For an even smaller paint box, purchase empty half-pans (Daniel Smith sells them, if you can't find them locally) and fill them with tube paint as described above. An Altoids tin will hold 12 half pans, but other small tins of comparible size would also work. Attach the filled pans to the inside of the tin with double-stick tape, adhesive magnet strips, or adhesive velcro. You can use the opened tin lid for mixing colors.
Brushes
There are lots and lots of watercolor brushes available. The selection can be positively overwheming. Synthetic, sable, mop, lining... what does it all mean? I'll save that for another article. For basic sketching purposes, you'll want something that will perform well, fit in your sketching kit, and is cheap enough that you won't be devastated if you accidently leave it on location. My favorite sketching brush is a #8 round, but you could get one a little smaller. I wouldn't go smaller than a #4, unless you want to paint in very great detail! Sable brushes are the most expensive, but you can also get sable blends and synthetic brushes of very high quality.
What you don't want is a brush that will drop its hairs while you are painting, or that doesn't hold its shape.

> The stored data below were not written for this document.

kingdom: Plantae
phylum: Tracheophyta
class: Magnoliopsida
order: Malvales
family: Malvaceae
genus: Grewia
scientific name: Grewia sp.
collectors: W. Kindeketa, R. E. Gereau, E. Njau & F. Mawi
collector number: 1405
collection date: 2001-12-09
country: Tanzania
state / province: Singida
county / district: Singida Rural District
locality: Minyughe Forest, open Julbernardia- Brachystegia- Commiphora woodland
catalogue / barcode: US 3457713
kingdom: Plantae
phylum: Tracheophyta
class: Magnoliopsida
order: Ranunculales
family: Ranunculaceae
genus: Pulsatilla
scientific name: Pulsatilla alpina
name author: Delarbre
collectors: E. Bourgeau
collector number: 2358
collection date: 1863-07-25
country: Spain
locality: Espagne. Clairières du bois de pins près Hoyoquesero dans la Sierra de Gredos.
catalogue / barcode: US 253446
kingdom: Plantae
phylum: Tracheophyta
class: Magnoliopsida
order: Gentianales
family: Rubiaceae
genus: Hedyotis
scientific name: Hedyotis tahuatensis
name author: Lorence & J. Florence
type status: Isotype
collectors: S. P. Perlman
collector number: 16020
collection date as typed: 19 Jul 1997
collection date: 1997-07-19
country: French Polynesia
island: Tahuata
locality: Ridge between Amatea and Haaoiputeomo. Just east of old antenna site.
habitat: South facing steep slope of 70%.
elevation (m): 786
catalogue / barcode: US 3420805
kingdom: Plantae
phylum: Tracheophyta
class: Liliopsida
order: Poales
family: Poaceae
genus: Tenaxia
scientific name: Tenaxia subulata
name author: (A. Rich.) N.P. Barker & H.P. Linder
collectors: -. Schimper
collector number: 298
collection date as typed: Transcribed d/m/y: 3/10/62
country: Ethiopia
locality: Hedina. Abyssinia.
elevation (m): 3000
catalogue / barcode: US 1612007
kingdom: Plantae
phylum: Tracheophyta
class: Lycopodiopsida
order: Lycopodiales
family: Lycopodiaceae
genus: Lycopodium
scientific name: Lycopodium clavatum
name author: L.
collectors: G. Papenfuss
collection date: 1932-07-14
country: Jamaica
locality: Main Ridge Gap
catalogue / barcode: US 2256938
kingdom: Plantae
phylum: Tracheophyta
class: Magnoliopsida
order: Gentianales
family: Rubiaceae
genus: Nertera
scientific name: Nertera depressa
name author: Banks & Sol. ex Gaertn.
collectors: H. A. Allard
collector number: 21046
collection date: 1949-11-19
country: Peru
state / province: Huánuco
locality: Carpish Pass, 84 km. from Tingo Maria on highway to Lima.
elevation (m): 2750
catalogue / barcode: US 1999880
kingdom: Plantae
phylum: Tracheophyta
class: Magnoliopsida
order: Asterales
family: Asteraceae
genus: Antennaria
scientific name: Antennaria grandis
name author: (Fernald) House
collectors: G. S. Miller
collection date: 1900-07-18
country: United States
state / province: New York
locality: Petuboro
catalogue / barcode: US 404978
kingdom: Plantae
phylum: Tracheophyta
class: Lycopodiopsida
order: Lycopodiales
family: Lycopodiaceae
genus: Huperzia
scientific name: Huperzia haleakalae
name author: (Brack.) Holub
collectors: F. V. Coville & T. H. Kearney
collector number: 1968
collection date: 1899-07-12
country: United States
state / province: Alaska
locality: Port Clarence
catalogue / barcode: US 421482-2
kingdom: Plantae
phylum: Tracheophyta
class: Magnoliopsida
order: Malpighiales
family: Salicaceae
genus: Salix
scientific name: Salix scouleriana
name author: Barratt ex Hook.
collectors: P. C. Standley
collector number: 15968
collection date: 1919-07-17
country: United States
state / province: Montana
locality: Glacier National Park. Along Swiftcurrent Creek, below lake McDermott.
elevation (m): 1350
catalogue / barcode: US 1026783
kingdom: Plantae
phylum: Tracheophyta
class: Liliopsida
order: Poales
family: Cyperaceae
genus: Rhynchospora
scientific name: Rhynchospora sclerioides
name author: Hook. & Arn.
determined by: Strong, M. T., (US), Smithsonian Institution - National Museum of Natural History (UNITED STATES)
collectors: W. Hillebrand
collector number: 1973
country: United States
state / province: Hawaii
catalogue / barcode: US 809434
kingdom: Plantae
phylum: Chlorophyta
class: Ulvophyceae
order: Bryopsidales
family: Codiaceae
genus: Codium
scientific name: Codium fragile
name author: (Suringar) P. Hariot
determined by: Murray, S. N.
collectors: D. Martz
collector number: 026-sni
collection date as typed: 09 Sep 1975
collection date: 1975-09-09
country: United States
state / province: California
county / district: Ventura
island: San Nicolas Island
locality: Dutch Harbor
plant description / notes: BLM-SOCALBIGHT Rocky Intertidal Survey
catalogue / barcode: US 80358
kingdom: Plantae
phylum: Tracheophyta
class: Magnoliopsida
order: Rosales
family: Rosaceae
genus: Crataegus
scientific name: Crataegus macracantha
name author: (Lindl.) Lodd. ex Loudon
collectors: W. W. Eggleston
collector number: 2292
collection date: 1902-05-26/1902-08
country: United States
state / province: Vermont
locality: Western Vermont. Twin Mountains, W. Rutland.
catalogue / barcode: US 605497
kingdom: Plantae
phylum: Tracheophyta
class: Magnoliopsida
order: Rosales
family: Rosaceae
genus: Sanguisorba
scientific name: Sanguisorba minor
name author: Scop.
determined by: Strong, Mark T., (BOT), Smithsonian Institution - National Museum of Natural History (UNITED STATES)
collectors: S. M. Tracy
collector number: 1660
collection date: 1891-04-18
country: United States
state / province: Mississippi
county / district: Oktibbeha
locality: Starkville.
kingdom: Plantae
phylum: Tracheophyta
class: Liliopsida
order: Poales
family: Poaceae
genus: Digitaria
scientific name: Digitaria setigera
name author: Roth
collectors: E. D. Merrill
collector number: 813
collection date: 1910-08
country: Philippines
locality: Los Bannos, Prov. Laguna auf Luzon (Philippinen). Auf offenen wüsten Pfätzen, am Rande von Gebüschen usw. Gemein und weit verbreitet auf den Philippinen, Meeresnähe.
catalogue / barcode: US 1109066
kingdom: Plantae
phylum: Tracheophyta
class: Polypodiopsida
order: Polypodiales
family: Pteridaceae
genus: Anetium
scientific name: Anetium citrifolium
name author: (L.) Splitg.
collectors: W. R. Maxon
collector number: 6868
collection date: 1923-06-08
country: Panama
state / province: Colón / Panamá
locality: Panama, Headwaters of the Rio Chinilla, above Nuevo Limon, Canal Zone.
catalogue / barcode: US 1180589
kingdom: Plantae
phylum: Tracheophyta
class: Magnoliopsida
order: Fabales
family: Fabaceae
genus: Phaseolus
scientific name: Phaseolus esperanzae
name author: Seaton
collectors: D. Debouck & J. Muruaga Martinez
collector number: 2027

Look for a nice pointed shape to the brush tip. Run your fingers back and forth over it and then check to see if it has returned to a tidy point.
Your brushes will last a long time if you care for them. Don't leave them sitting, point down, in water. Clean the brush in fresh wather, then dry it on a paper towel and reshape the tip before putting it away.
Journals
For sketching with watercolor, you need a journal with pages heavy enough to take wet media. I like to paint on 140# cold or hot press watercolor paper, but others are happy with heavy card stock or lighter-weight watercolor paper. It is sometimes hard to find watercolor sketchbooks in stores. I've seen some spiral-bound versions. Think about what you like in a book - spiral bound or hard bound? Portrait or landscape orientation? What weight of paper? Most of the books available for sale in local art stores don't appeal to me, so I make my own sketchbooks. Contact me if you are interested in a custom watercolor sketchbook. You can make your own simple sketchbook by cutting sheets of watercolor down to your preferred size, punching holes along one edge, and binding them together using medium-sized binder rings that you can purchase at any office supply store.